20. Content Freshness

What to check: Are publication and update dates present in metadata?

  • Use datePublished and dateModified in structured data
  • Regularly update content to maintain freshness signals

21. E-E-A-T Signals

What to check: Are author info, source citations, and dates present?

  • Include author bios with relevant credentials
  • Link to authoritative external sources that support your claims
  • A key factor in Google's quality evaluation guidelines

What to check: Are you using schema types that Google recommends?

  • Article, FAQ, HowTo, Product, LocalBusiness, and others
  • Check Google's official structured data documentation for the full list
  • Use the Rich Results Test to validate your markup

23. Viewport Configuration

What to check: Is the meta viewport tag correctly set?

  • A fundamental requirement for mobile-friendliness
  • The standard configuration is:
<meta name="viewport" content="width=device-width, initial-scale=1" />

Automate Your Checks

Going through 23 items manually is tedious and error-prone. IndexReady automates this entire checklist. Enter a URL and get scored on all 23 criteria — 100 points for SEO plus 100 points for GEO, totaling 200 points. Each item comes with specific improvement suggestions.

Use it before launch, after major updates, and as part of your regular site maintenance routine.

FAQ

Do I need a perfect score on all 23 items?

No. Perfection is not the goal — coverage is. Make sure the high-impact items (title tag, meta description, HTTPS, noindex check) are solid first.
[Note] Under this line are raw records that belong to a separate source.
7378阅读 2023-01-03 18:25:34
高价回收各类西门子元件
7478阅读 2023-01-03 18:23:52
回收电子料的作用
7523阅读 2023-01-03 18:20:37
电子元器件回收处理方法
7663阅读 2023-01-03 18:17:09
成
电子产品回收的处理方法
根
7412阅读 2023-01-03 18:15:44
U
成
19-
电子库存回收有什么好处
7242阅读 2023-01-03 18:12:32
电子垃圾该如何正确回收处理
Then work through the remaining items by priority. Even improving a few low-scoring items can make a meaningful difference.

How often should I run through this checklist?

Run the full checklist before any site launch. After that, do a monthly check to catch any regressions. Major site updates, redesigns, or CMS migrations warrant a complete re-check.

Can I use this checklist for an existing site?

Absolutely. In fact, existing sites often benefit the most from a structured audit. Run your site through IndexReady to get a baseline score, then prioritize improvements based on which items score lowest.

Do the GEO items also help with traditional SEO?

Yes, many of them do. Structured data, content freshness, and E-E-A-T signals are valuable for both traditional SEO and GEO. Investing in GEO optimization often improves your conventional search performance as a side benefit.